TASKS:
A - Reproduce verbatim the part of the woodgrain painting text that begins with "Two days later" and ends after "effect much better.".
B - In the woodgrain painting text, which three paints were used in the second oil painting session?

[BEGIN PAGE EXTRACT]

Amazingly I got just about the full frame painted in one longer painting session. That rocket packet -side's bottom vertical one was the bit I held on to, so that was going to be painted when the others were at least touch-try. This wet paint was pretty shiny, but I was quite pleased with the overall look already.

Two days later the shininess had gone down a bit, but it wasn't dry by any measure. I wanted to share this photo, as it showed the woodgrain effect much better.


I was thinking of later using one of the darkest paints and then paint some knots as littledots, and the branch shapas as little < angles. With a gentle blending they could bring more woodness into this. We'd see later if I got that excited about this idea.

Second oil painting session

A week later I painted the missing extreme ends' ground-facing bits. The original paintjob was still not completely dry, but it was ok for this work.

This time I limited my paints to three: Earth; Dark Mud; Sepia. The wood beams I painted with the earth and dark mud dots, then added here and there some random sepia dots and the aforementioned angles. With pieces as narrow as these, the < . > shapes didn't survive in the way I hoped. I'd try that trick again later with larger surfaces.


 

Now it was all painted, and I left it in the box in the sauna to dry for a week. Maybe for two weeks, even.

With enough time passed I coated my wooden setup with the super matt varnish. Maybe I'd need to use satin varnish instead for a more natural look. At least the oils were now protected.

[END PAGE EXTRACT]
[BEGIN LISTING]

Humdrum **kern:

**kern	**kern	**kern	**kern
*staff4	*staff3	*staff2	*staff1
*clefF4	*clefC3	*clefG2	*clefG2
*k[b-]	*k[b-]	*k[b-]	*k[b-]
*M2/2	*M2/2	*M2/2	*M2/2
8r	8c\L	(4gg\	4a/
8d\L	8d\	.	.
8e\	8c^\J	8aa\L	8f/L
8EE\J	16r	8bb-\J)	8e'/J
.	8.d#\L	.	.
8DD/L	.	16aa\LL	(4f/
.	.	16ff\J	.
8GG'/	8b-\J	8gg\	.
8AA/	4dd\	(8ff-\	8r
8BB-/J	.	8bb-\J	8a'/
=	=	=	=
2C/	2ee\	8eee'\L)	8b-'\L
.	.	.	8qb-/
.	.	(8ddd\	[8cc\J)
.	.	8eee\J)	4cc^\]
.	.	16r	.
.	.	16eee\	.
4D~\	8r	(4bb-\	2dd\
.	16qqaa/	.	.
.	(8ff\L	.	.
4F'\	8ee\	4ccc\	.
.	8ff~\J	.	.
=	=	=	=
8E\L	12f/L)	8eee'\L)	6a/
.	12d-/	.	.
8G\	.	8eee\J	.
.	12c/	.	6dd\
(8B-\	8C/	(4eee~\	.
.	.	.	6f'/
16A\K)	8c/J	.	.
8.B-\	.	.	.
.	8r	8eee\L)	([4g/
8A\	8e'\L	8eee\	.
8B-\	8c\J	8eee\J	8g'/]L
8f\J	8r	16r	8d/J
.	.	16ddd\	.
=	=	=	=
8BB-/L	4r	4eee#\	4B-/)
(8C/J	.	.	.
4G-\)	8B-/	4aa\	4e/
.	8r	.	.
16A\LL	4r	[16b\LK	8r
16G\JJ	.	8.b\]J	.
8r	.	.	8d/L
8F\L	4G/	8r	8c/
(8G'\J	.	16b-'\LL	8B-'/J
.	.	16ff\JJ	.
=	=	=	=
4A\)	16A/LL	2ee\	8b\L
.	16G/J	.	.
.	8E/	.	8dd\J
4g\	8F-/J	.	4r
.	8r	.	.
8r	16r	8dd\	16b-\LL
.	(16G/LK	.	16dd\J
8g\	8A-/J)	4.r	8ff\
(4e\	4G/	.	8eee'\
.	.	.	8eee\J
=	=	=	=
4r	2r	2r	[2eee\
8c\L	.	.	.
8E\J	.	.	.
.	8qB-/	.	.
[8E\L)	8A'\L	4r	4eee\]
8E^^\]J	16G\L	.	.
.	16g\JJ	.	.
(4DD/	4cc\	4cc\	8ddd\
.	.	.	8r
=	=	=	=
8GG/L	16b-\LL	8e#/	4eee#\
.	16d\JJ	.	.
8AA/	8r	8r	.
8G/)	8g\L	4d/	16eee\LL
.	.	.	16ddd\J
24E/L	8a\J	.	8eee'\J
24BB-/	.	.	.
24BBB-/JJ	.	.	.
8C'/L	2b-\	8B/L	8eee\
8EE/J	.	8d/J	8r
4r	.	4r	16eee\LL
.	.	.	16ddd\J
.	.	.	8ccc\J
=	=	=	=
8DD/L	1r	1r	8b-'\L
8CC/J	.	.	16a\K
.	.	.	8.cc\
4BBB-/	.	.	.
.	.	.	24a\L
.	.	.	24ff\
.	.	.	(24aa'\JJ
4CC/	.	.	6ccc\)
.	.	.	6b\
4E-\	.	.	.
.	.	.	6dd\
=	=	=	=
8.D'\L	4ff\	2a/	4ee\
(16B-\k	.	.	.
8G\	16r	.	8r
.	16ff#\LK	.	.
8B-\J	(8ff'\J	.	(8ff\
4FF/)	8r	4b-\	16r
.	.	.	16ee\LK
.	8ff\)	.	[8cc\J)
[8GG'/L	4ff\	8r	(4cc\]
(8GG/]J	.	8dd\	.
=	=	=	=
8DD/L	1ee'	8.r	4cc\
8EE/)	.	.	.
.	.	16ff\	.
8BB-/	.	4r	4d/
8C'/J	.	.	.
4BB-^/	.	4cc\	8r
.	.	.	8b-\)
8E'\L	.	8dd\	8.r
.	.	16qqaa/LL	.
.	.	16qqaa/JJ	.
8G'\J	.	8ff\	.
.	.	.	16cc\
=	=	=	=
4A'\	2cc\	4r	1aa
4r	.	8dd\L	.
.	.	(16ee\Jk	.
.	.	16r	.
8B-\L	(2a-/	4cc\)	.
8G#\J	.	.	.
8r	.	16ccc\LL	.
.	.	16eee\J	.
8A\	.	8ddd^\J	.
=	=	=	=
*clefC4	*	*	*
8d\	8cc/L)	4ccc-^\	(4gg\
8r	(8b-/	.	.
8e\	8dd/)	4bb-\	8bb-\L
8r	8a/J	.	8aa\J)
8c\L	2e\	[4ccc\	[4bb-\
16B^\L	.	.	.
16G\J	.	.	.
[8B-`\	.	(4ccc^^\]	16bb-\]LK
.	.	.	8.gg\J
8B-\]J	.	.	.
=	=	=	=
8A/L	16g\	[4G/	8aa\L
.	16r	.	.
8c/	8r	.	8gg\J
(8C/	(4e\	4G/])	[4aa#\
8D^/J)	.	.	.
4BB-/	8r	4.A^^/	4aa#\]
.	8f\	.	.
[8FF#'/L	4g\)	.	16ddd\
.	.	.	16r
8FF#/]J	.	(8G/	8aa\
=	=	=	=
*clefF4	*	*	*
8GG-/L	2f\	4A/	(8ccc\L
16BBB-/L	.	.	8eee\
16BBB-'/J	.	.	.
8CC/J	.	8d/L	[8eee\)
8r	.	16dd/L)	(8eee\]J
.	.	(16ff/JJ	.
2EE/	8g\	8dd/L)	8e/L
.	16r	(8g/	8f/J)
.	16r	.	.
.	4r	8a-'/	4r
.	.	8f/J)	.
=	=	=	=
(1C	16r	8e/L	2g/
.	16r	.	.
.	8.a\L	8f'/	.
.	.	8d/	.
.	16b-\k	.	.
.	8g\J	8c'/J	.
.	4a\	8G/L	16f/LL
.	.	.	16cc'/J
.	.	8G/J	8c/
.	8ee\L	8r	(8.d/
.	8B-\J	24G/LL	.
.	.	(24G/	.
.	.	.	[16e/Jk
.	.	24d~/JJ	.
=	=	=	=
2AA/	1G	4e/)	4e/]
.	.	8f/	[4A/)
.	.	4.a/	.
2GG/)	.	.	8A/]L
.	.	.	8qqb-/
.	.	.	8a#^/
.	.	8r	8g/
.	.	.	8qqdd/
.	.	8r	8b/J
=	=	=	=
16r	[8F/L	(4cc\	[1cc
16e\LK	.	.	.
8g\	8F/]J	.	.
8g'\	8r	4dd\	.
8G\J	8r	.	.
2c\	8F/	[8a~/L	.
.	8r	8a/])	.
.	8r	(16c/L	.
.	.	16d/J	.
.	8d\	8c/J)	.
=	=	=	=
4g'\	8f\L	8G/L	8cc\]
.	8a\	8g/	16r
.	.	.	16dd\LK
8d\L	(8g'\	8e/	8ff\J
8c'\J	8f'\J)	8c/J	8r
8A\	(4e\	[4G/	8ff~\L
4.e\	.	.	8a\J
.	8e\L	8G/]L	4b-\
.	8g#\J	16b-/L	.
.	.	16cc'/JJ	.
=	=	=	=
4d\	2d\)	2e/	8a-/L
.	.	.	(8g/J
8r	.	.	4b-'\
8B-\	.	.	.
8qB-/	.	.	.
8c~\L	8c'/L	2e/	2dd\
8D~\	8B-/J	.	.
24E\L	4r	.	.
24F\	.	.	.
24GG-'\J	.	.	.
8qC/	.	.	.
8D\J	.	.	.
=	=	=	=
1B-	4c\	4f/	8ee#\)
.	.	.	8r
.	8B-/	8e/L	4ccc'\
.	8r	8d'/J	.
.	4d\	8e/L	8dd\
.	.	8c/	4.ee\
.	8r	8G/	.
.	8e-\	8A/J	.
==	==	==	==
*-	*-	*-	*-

[END LISTING]

RESULTS IN ORDER:
A -
Two days later the shininess had gone down a bit, but it wasn't dry by any measure. I wanted to share this photo, as it showed the woodgrain effect much better.

B - Earth, Dark Mud, and Sepia.